Ne vous y trompez pas : si le nom de Gesualdo trône sur la pochette du disque, c'est comme protagoniste plus que comme compositeur - il n'occupe que trois plages sur vingt-sept.

Alors ? Le célèbre madrigaliste à la biographie tourmentée fut aussi luthiste ; il fut même parmi les premiers, selon le musicologue Dinko Fabris, à posséder un archiluth, cette variante dotée d'une extension du manche destinée à fournir davantage de graves.

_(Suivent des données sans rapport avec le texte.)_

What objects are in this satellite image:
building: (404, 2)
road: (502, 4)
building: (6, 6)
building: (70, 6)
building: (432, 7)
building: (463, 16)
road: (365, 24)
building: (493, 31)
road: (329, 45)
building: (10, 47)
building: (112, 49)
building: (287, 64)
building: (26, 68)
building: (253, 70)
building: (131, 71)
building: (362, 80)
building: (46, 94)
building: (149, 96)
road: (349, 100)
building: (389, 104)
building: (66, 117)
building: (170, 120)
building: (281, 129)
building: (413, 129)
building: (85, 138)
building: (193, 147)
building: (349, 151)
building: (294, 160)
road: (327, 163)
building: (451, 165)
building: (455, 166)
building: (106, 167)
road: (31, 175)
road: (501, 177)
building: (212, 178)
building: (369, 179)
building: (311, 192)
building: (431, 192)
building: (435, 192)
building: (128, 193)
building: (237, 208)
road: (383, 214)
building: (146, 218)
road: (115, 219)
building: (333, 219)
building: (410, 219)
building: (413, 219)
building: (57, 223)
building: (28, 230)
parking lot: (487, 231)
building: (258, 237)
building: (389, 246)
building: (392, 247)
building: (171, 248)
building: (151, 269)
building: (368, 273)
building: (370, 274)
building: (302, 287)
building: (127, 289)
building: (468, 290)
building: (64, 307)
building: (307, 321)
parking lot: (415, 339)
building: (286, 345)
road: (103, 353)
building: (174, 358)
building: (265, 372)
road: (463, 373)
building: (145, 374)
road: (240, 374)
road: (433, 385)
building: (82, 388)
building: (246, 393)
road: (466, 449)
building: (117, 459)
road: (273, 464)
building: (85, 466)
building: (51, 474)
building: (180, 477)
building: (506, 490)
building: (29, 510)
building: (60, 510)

Nous voici donc à l'orée du XVIIe siècle, en compagnie d'Alessandro Piccinini (1566-1638), l'un des concepteurs de l'instrument, du brillant Kapsberger, de cet extravagant Bellerofonte Castaldi (1580-1649) que nous révélait Le Poème Harmonique à ses tout débuts (Alpha, Diapason d'or ) et de quelques autres.

Comme chez Dowland (Diapason d'or de l'année 2020), le propos de Bor Zuljan est radical. « Le son peut surprendre », écrit-il, en raison de trois choix : celui des cordes en boyau (plutôt que celles en matériaux synthétiques aujourd'hui privilégiées par la plupart des luthistes), celui de jouer « avec des ongles longs à la main droite » comme l'évoque Piccinini, celui, enfin, de positionner cette main non au-dessus de la rosace mais tout près du chevalet, comme le montre largement l'iconographie. Résultat : une sonorité plus mate, plus percutante, des attaques plus fortes, des notes plus détourées - écoutez le début de la Toccata cromatica XII de Piccinini qui ouvre le disque, lancé comme un éclair.

Mais ce serait faire insulte au musicien de réduire le propos à son aspect historicisant.

De sa radicalité naît une tension qui nous tient en haleine d'un bout à l'autre.Ce qui n'empêche pas le surgissement de vrais mouvements de douceur - les accents suaves de la Toccata 6a de Kapsberger !

La liberté quasi improvisée de certaines séquences dialogue avec la régularité agile de traits impeccables -Il Ciarlino capriccio chromatico de Pietro Paolo Melli (1579-ca. 1623) atteste l'une et l'autre.

Le mot revient dans bien des titres de pièces : cromatica . Bien sûr, il décrit un élément technique : le demi-ton, l'instabilité des altérations - la Canzon francese del Principe se pare d'audaces étourdissantes. L'étymologie renvoie à la couleur (chroma). Celles, diverses, du timbre mettent ici en lumière des épisodes, des voix qui se complètent ou se répondent (voyez la Toccata cromatica XII de Piccinini, déjà citée). Et la lumière est franche chez Bor Zuljan. Plus que le doux luth qu'on écoute au soir à la chandelle, cet archiluth exhausse le grand éclat du jour découpant les contours, qu'il inonde un extérieur ou s'instille par quelque ouverture dans une pièce sombre en plein après-midi.

Ce clair-obscur tranche. Après tout, Gesualdo et ses comparses étaient contemporains du Caravage.